Ensemble pour une nouvelle Algérie en 2020, un pays prospère et en paix
Comme vous l’aurez compris à travers cette description, l’Algérie de 2020 sera en mesure d’offrir, à la grande majorité de ses citoyens, une protection digne d’un État moderne et bien gouverné, une formation de qualité, un emploi fournissant un revenu à même de vivre confortablement, un système de santé efficace et un cadre de vie agréable et sûr. L’Algérie de 2020 sera une nation unie et engagée sur le chemin de la prospérité, en paix, et libérée de ses démons. Pour faire de l’Algérie ce pays prospère, il faudra réaliser, durant les dix prochaines années, une croissance économique hors hydrocarbures à des taux supérieurs à 10%, ce qui permettra de propulser l’Algérie parmi les pays émergents à revenus intermédiaires comme la Turquie ou la Malaisie. Cet objectif est tout à fait réaliste dans un contexte de bonne gouvernance, il est même à portée de nos mains. Cela signifie que le coût d’opportunité à rester dans le statu quo actuel peut être évalué à plus de 6% de croissance, et donc à des millions d’emplois. L’Algérie de 2020 peut être une Algérie gagnante, tournée vers l’avenir, une Algérie de paix et de progrès, et non pas une Algérie perpétuellement prisonnière du statu quo suicidaire, profitant à une ultra-minorité en faisant le malheur du plus grand nombre. Je vous demande de penser à nos enfants. De quelle Algérie vont-ils hériter ? Nous avons aujourd’hui le choix, le choix du courage, le choix du rassemblement, le choix de dire oui au progrès, à une croissance que nous construirons tous ensembles dans le respect de chacun. Nous sommes à un tournant de notre histoire. Toutes les conditions me paraissent réunies. Il est temps. Il est temps que nous cherchions une solution pacifique où les intérêts de toutes les parties seront pris en considération, tous ensembles, pour mettre notre pays sur la voie de la modernité et de la croissance partagée. Si nous nous détournons de cette opportunité qui nous est offerte, je crains la désintégration de notre société.
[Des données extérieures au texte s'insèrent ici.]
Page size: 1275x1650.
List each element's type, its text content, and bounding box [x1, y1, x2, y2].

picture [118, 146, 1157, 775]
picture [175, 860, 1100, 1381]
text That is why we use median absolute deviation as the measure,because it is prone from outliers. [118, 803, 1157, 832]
Pour l’heure, je vous soumets les grandes lignes de l’Algérie que nous pouvons construire ensemble.
Je mets cette vision à votre disposition pour qu’elle soit débattue et approfondie et qu’ensemble, nous construisions un programme de sa mise en œuvre et une majorité qui y adhère activement.
Par ailleurs, je m’engage à proposer, dans un futur très proche, un programme détaillé pour réaliser la transition de la situation actuelle vers le pays que nous appelons tous de nos vœux. Mes chers compatriotes, cette Algérie est à portée de nos mains. Nous disposons de tous les atouts nécessaires, en particulier les ressources humaines, qu’elles soient à l’intérieur du pays comme à l’étranger.
Ayons simplement le courage de nos rêves, et ayons foi en nous-mêmes.
Mettons nous au travail au sein des CICC ou de tout autre instrument qui vous convient.
Ensemble et unis, rien ne nous sera impossible.